Monday, October 28, 2013 5:34:01 PM

Post# of 796094
Fannie Mae CEO: ‘We need a better strategy than hoping’
October 28, 2013, 3:57 PM
Fannie Mae is getting its house in order, at least according to its CEO.

Tim Mayopoulos said Monday that the government-backed mortgage giant has “advanced” its underwriting standards, polished how it collects data, and developed better tools for inspecting the loans it buys.

He also said that the loans Fannie FNMA is buying now are of much greater quality than before. The bank is filing repurchase demands – that’s when Fannie asks a bank to buy back a mortgage it sold to Fannie – on 0.25% of loans it has bought since 2009. It filed repurchase demands on more than 3% on loans bought from 2005 to 2008.

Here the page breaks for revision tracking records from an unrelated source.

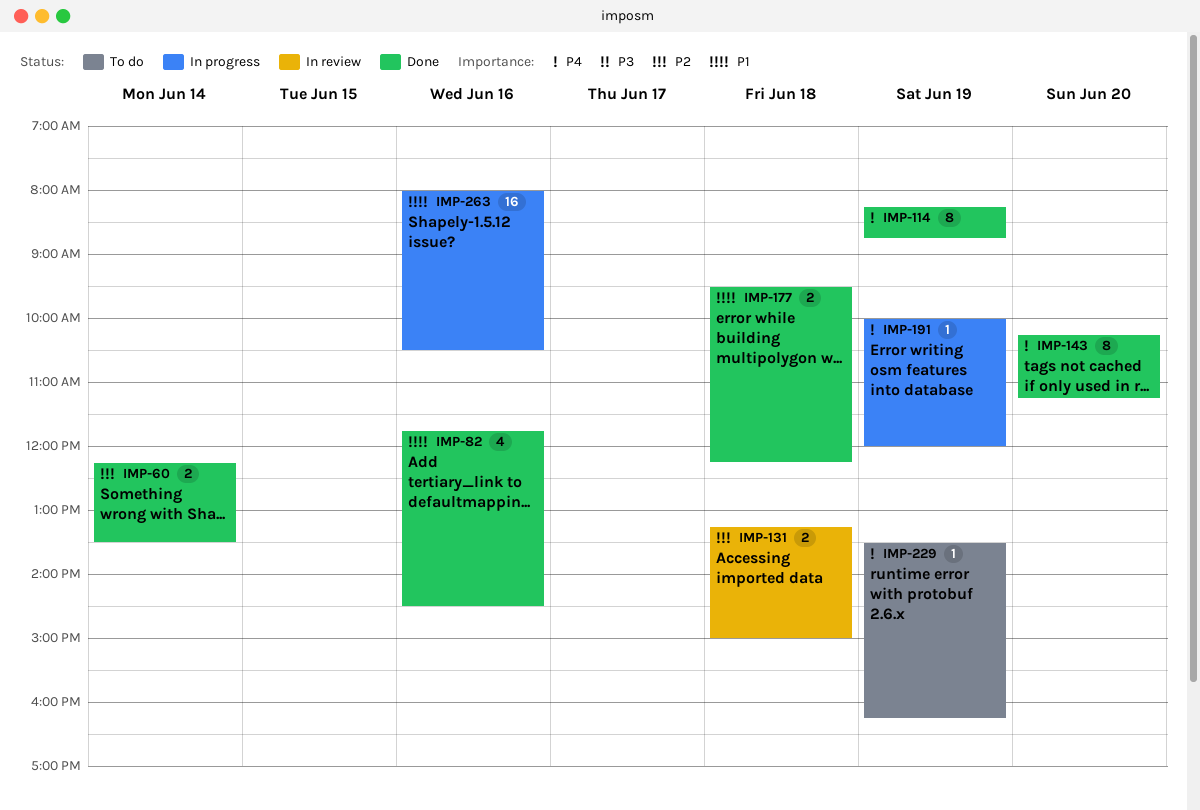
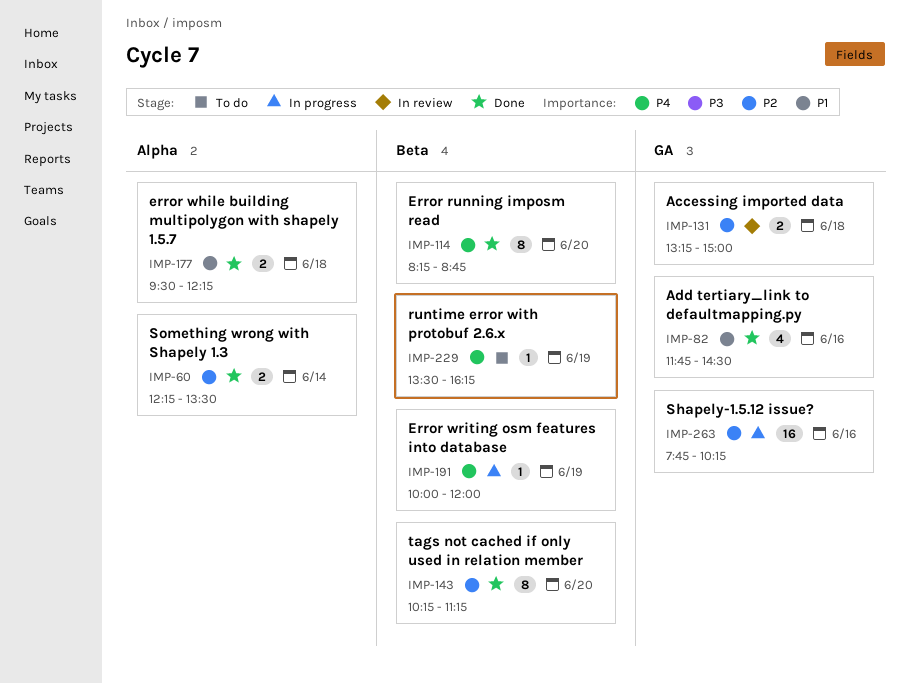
IMP-114, day: Jun 19 -> Jun 20
IMP-143, priority: P4 -> P2
IMP-263, priority: P1 -> P2
IMP-263, begins: 08:00 -> 07:45
IMP-263, ends: 10:30 -> 10:15

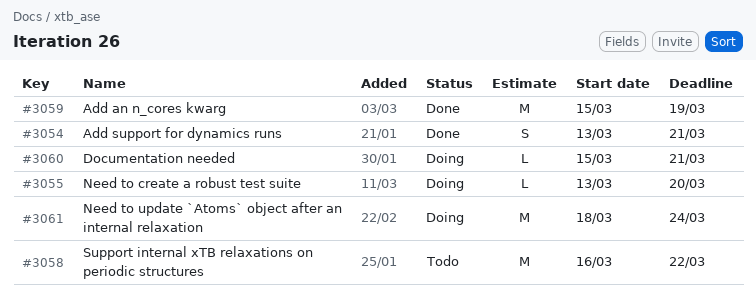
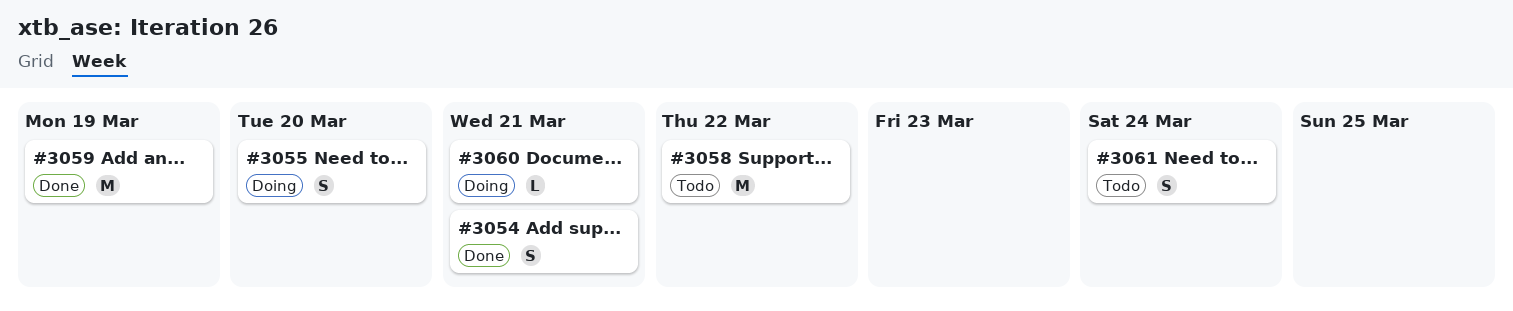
#3055, estimate: L -> S
#3061, status: Doing -> Todo
#3061, estimate: M -> S

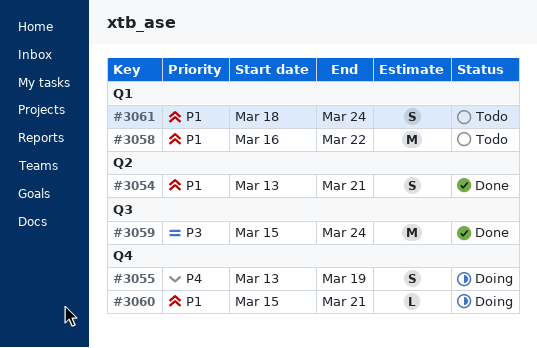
#3055, due: Mar 20 -> Mar 19
#3059, due: Mar 19 -> Mar 24

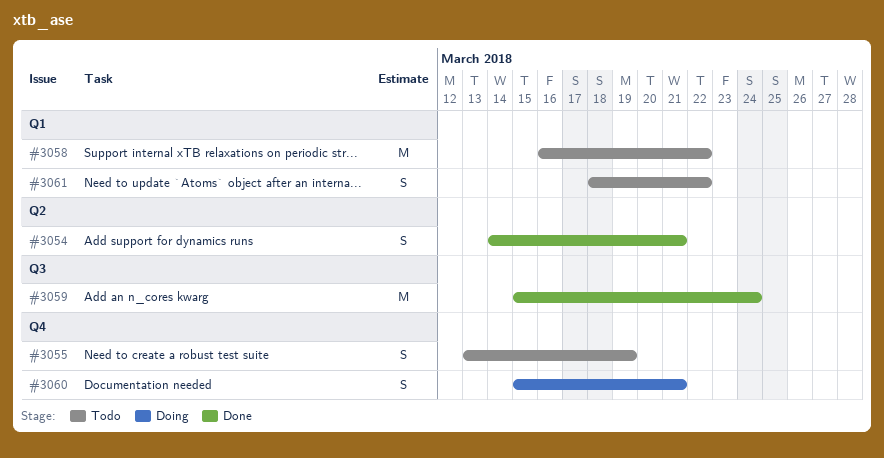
#3054, start: Mar 13 -> Mar 14
#3055, status: Doing -> Todo
#3060, estimate: L -> S
#3061, due: Mar 24 -> Mar 22

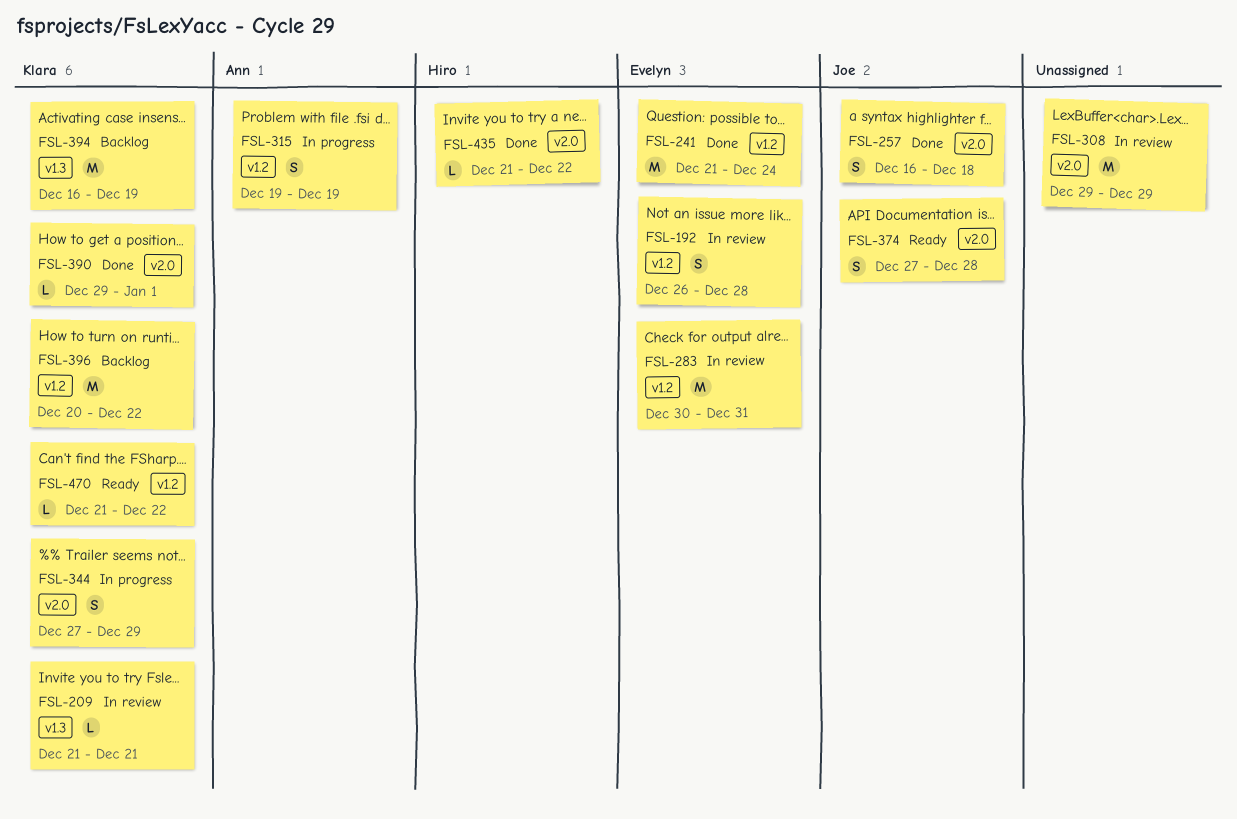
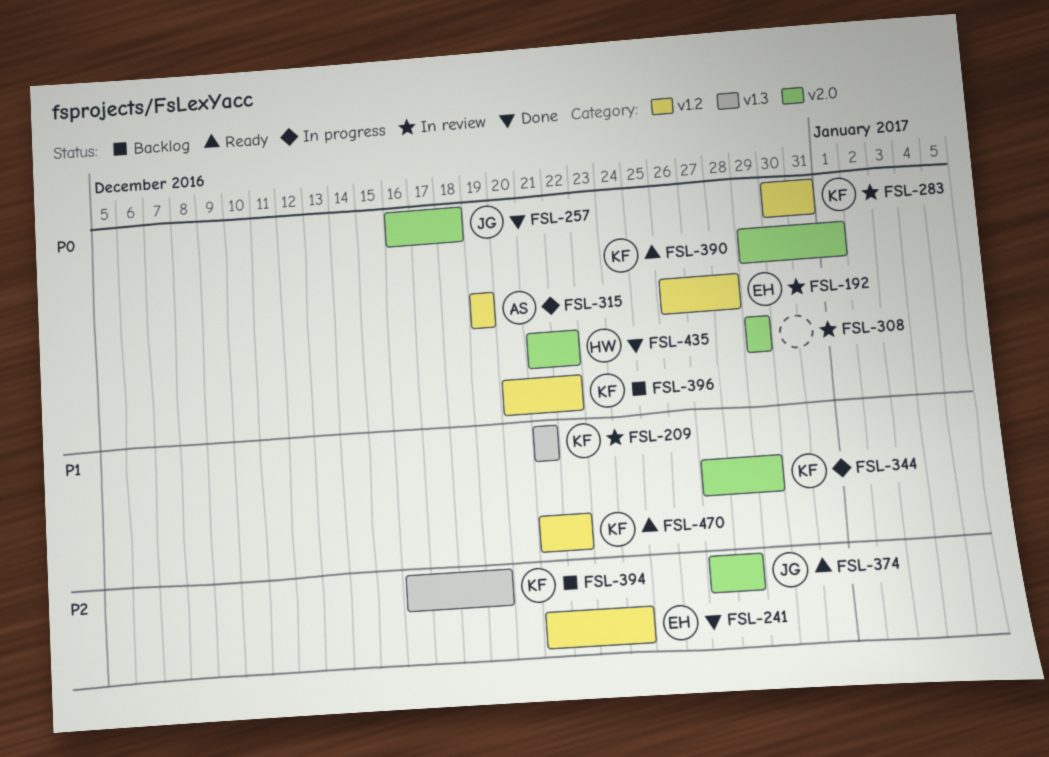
FSL-283, owner: Evelyn -> Klara
FSL-390, status: Done -> Ready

Mayopoulos, a former Bank of America Corp. BAC executive who took the top job at Fannie last year, also indicated that his agency will speak up when it thinks it might be buying loans that aren’t what they appear.”We will be freely sharing our insights about potential issues with originators,” he said.Though the banks have been blamed for being misleading about the quality of the mortgages they were selling in the run-up to the financial crisis, Fannie and Freddie Mac FMCC have also been criticized for loading up on mortgage purchases without property scrutiny. Fannie and Freddie had to be effectively nationalized in 2008 because of their heavy mortgage-related losses, and taxpayers have spent billions keeping them afloat.

Mayopoulos also said that private investors appear less than eager to get into the mortgage market. He said Fannie has taken steps to encourage private investors to wade back in but, he added, “we need a better strategy than hoping that private capital will fund this market.”

His remarks at the annual convention of the Mortgage Bankers Association in Washington come fresh on the heels of a mortgage-repurchase victory. Late Friday, the Federal Housing Finance Agency, which regulates Fannie and Freddie, announced that J.P. Morgan Chase & Co. JPM would pay $5.1 billion to settle accusations that it misled Fannie and Freddie about mortgages and mortgage-backed securities it sold them. Fannie is to receive about $1.9 billion from the settlements, with the rest going to Freddie Mac.